Writers such as Thomas Stearns Eliot, James Joyce, Virginia Woolf, William Butler Yeats, Ezra Pound, Gertrude Stein, Franz Kafka and many others introduced highly innovative literary devices, with which they challenged the traditionally established linear flow of their narrative, the form of which they neglected to be able to fully concentrate on the aesthetic form of their creation. Joyce endeavored to create in his works a moment of total insight, an “epiphany,” which would give the answer to the overwhelming question that is mentioned, but never articulated; this sense that life must have an ultimate meaning, but one that can never be made fully explicit pervades modernism (Lewis 120). In the same manner, Eliot’s “The Wasteland” and Pound’s “The Howl” transfigured the poetic language by utilizing fragmented forms which contradicted the unity and coherence of chronology, resulting in supreme accomplishments. In addition, Joyce’s mind-altering novel Ulysses not only serves as a literary example of modernism, but it also directly conditioned many of the English-language works which are nowadays considered fundamental to modernism (Ayers 66).

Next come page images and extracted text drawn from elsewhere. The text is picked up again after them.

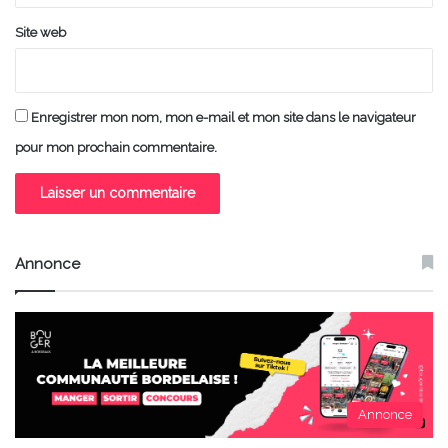
Site web
Enregistrer mon nom, mon e-mail et mon site dans le navigateur
pour mon prochain commentaire.
Annonce
Annonce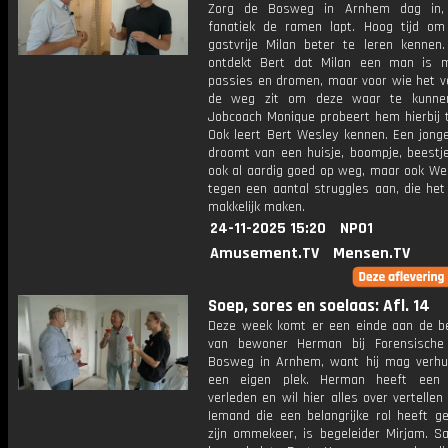
Zorg de Bosweg in Arnhem dag in, 
fanatiek de ramen lapt. Hoog tijd om 
gastvrije Milan beter te leren kennen
ontdekt Bert dat Milan een man is 
passies en dromen, maar voor wie het ve
de weg zit om deze waar te kunne
Jobcoach Monique probeert hem hierbij t
Ook leert Bert Wesley kennen. Een jong
droomt van een huisje, boompje, beestje
ook al aardig goed op weg, maar ook Wes
tegen een aantal struggles aan, die het
makkelijk maken.
24-11-2025 15:20
NPO1
Amusement.TV
Mensen.TV
Soep, sores en soelaas: Afl. 14
Deze week komt er een einde aan de be
van bewoner Herman bij Forensische
Bosweg in Arnhem, want hij mag verhu
een eigen plek. Herman heeft een
verleden en wil hier alles over vertellen
Iemand die een belangrijke rol heeft ge
zijn ommekeer, is begeleider Mirjam. 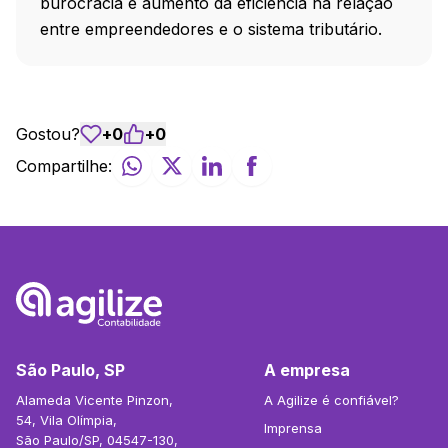
burocracia e aumento da eficiência na relação
entre empreendedores e o sistema tributário.
Gostou?
+
0
+
0
Compartilhe:
São Paulo, SP
A empresa
Alameda Vicente Pinzon,
A Agilize é confiável?
54, Vila Olímpia,
Imprensa
São Paulo/SP, 04547-130,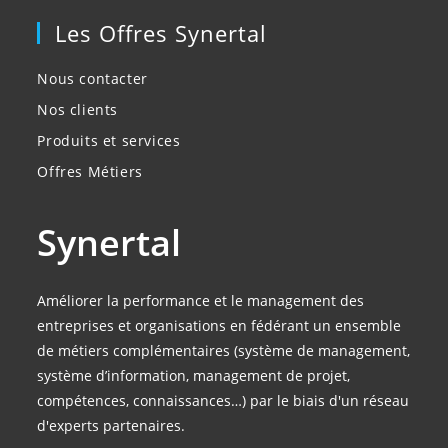
Les Offres Synertal
Nous contacter
Nos clients
Produits et services
Offres Métiers
Synertal
Améliorer la performance et le management des
entreprises et organisations en fédérant un ensemble
de métiers complémentaires (système de management,
système d’information, management de projet,
compétences, connaissances…) par le biais d'un réseau
d'experts partenaires.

Hence, through the efforts of the aforementioned, prominent names, and numerous others, modernism has proven itself to be a shocking rebellion that altered the world of art through intense personal experimentations with form, structure and content, with “1920s being the decade of modernism’s greatest achievements” (Lewis 125). If we take one work of modernist art to be the representative of the genre, we would be forced to concur with David Ayers, that Joyce’s Ulysses is, just like modernism itself, “an edifice of almost bewildering complexity,” which like any other artistic creation eludes being tagged and traditionally defined, yet continues to enchant its audience with its magic (66).
References:
Ayers, David. Modernism: A Short Introduction. New Jersey: Wiley-Blackwell, 2004.
Gay, Peter. Modernism: The Lure of Heresy: From Baudelaire to Beckett and Beyond. New York: W.W. Norton & Company, 2008.
Pericles, Lewis. The Cambridge Introduction to Modernism. Cambridge: Cambridge University Press, 2007.